Happy Birthday, Americans with Disabilities Act
Our expert explains the 25-year-old legislation the Americans with Disabilities Act introduced, and how it can help student and adults with ADHD.
Reviewed on April 7, 2017
The Americans with Disabilities Act (ADA) turned a quarter century old recently, so it’s a good time to look at this important law to see how it has changed through the years and what it means now for individuals with ADHD and related challenges.
The ADA was signed into law in July 1990 and was intended as an “equal opportunity” law for people with disabilities, modeled on the Civil Rights Act of the 1960s and Section 504 of the Rehabilitation Act of the 1970s. It applies to anyone with “a physical or mental impairment that substantially limits one or more major life activities.” It also covers those who have a history of such an impairment, or who are perceived by others as having such an impairment. Although it specifically mentions a long list of disabilities — learning, concentrating, and thinking – an individual does not have to have a specific disability to be covered.
After the law was enacted, a series of U.S. Supreme Court cases narrowed the definition of disability, excluding, for example, conditions that could be “mitigated” by medication. That was not what Congress intended and they weren’t going to sit by and let the Court redefine their legislation. Specifically mentioning their intent to address Supreme Court decisions, Congress passed The ADA Amendments Act of 2008 (ADAAA), which broadened the definition of disability and became effective on January 1, 2009.
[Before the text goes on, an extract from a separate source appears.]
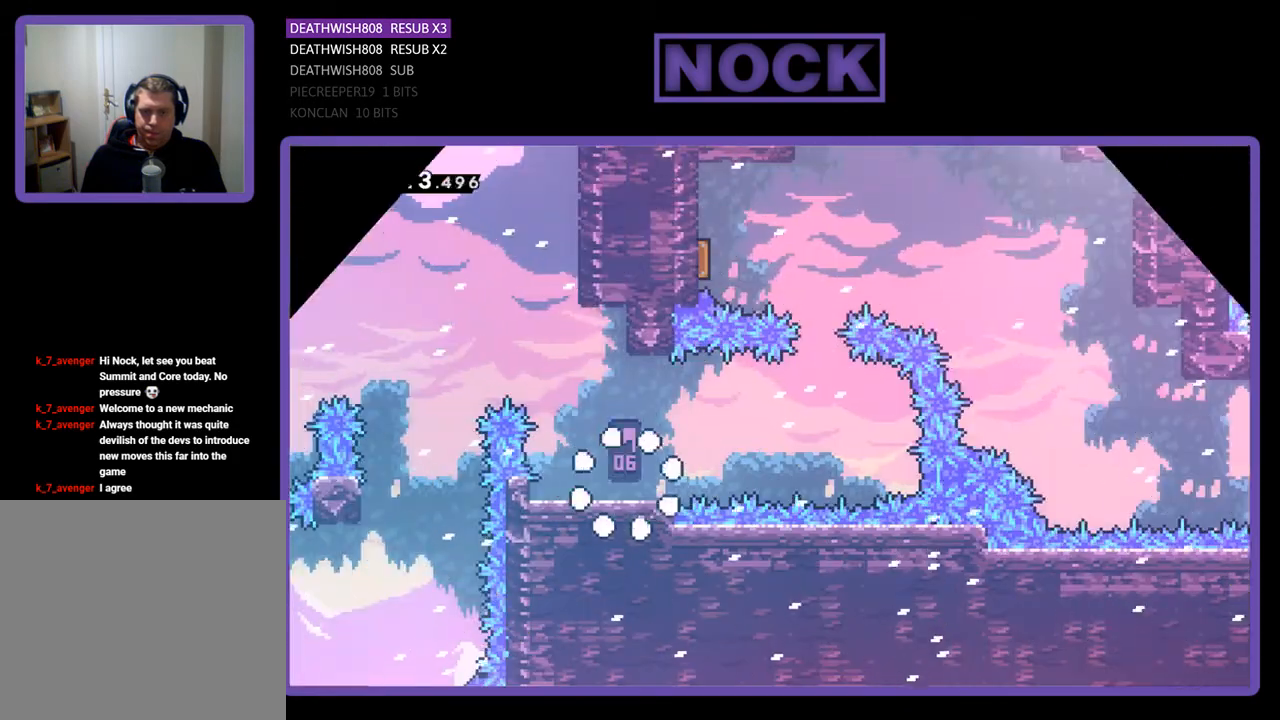
{"buttons": ["CROSS", "DPAD_RIGHT"], "events": [[367, "CROSS", "down"]]}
So, what does this mean for children and adults with ADHD, and learning disabilities?
• If your child is in pre-K through twelfth grade, you are best served by IDEA or 504, even though ADA applies. These laws give more services, parental involvement, and legal recourse than ADA.
• In college and the workplace, 504 and the ADA are very similar, since 504 has separate sections for school kids and adults.
• The ADA requires only “reasonable accommodations,” not services.
• Under the ADA, individuals still must be able to do the essential elements of a job or meet the academic standards of a school.
• If you are dealing with testing organizations, such as the SAT or ACT, the ADA applies; there is a separate section of the law that specifically covers them.
• Even if another law is most appropriate, keep in mind that the ADA can apply too.
• The revised version of the ADA requires that:
- The definition of disability must be broadly interpreted
- You can be disabled in only one area of your life, but not all
- Use of “mitigating measures,” such as medication that improves attention, does not mean that someone with ADHD is not covered by this law.
The U.S. Department of Justice, which enforces the ADA, continues to remind schools, employers, and testing organizations of their obligation to broadly define disability and extend ADA accommodations.